— BEGIN SUPPLIED RECORDS —

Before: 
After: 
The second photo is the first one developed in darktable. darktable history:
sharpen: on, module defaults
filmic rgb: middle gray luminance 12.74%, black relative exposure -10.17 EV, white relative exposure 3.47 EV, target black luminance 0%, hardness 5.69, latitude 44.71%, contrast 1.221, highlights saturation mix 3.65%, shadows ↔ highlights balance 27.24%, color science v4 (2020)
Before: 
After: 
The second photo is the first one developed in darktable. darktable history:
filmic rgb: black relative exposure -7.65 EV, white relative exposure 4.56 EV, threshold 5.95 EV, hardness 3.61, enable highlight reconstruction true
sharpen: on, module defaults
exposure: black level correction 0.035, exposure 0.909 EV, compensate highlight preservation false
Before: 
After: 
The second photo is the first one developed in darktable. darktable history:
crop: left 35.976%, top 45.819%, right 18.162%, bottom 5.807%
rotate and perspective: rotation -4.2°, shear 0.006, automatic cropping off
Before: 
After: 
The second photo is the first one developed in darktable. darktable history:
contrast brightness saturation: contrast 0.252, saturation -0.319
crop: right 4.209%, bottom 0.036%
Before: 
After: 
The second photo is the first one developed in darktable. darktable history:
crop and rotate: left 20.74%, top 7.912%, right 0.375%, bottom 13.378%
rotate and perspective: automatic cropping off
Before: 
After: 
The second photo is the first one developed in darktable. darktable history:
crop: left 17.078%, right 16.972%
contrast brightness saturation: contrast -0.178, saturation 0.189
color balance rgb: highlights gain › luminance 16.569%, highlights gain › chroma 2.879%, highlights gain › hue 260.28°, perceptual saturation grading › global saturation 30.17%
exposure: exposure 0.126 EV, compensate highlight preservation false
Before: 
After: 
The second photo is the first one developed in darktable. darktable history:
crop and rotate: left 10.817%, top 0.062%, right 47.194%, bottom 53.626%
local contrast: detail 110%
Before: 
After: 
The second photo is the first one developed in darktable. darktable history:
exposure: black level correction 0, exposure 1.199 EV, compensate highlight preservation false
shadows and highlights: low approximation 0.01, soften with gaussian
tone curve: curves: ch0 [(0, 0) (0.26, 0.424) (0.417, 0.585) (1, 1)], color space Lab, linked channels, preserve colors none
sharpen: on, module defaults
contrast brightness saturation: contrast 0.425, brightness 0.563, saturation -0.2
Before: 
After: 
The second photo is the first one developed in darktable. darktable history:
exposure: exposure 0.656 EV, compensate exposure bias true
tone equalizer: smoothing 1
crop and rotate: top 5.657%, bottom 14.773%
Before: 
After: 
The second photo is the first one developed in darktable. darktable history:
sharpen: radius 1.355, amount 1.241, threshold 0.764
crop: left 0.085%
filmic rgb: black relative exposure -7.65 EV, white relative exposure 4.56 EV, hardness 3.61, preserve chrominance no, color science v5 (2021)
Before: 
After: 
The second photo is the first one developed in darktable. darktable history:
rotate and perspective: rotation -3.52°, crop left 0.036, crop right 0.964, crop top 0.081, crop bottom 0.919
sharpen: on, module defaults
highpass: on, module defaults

— END SUPPLIED RECORDS —

Copy every one of the records above line for line, without changing anything.

(WRITTEN ANSWER):
Before: 
After: 
The second photo is the first one developed in darktable. darktable history:
sharpen: on, module defaults
filmic rgb: middle gray luminance 12.74%, black relative exposure -10.17 EV, white relative exposure 3.47 EV, target black luminance 0%, hardness 5.69, latitude 44.71%, contrast 1.221, highlights saturation mix 3.65%, shadows ↔ highlights balance 27.24%, color science v4 (2020)
Before: 
After: 
The second photo is the first one developed in darktable. darktable history:
filmic rgb: black relative exposure -7.65 EV, white relative exposure 4.56 EV, threshold 5.95 EV, hardness 3.61, enable highlight reconstruction true
sharpen: on, module defaults
exposure: black level correction 0.035, exposure 0.909 EV, compensate highlight preservation false
Before: 
After: 
The second photo is the first one developed in darktable. darktable history:
crop: left 35.976%, top 45.819%, right 18.162%, bottom 5.807%
rotate and perspective: rotation -4.2°, shear 0.006, automatic cropping off
Before: 
After: 
The second photo is the first one developed in darktable. darktable history:
contrast brightness saturation: contrast 0.252, saturation -0.319
crop: right 4.209%, bottom 0.036%
Before: 
After: 
The second photo is the first one developed in darktable. darktable history:
crop and rotate: left 20.74%, top 7.912%, right 0.375%, bottom 13.378%
rotate and perspective: automatic cropping off
Before: 
After: 
The second photo is the first one developed in darktable. darktable history:
crop: left 17.078%, right 16.972%
contrast brightness saturation: contrast -0.178, saturation 0.189
color balance rgb: highlights gain › luminance 16.569%, highlights gain › chroma 2.879%, highlights gain › hue 260.28°, perceptual saturation grading › global saturation 30.17%
exposure: exposure 0.126 EV, compensate highlight preservation false
Before: 
After: 
The second photo is the first one developed in darktable. darktable history:
crop and rotate: left 10.817%, top 0.062%, right 47.194%, bottom 53.626%
local contrast: detail 110%
Before: 
After: 
The second photo is the first one developed in darktable. darktable history:
exposure: black level correction 0, exposure 1.199 EV, compensate highlight preservation false
shadows and highlights: low approximation 0.01, soften with gaussian
tone curve: curves: ch0 [(0, 0) (0.26, 0.424) (0.417, 0.585) (1, 1)], color space Lab, linked channels, preserve colors none
sharpen: on, module defaults
contrast brightness saturation: contrast 0.425, brightness 0.563, saturation -0.2
Before: 
After: 
The second photo is the first one developed in darktable. darktable history:
exposure: exposure 0.656 EV, compensate exposure bias true
tone equalizer: smoothing 1
crop and rotate: top 5.657%, bottom 14.773%
Before: 
After: 
The second photo is the first one developed in darktable. darktable history:
sharpen: radius 1.355, amount 1.241, threshold 0.764
crop: left 0.085%
filmic rgb: black relative exposure -7.65 EV, white relative exposure 4.56 EV, hardness 3.61, preserve chrominance no, color science v5 (2021)
Before: 
After: 
The second photo is the first one developed in darktable. darktable history:
rotate and perspective: rotation -3.52°, crop left 0.036, crop right 0.964, crop top 0.081, crop bottom 0.919
sharpen: on, module defaults
highpass: on, module defaults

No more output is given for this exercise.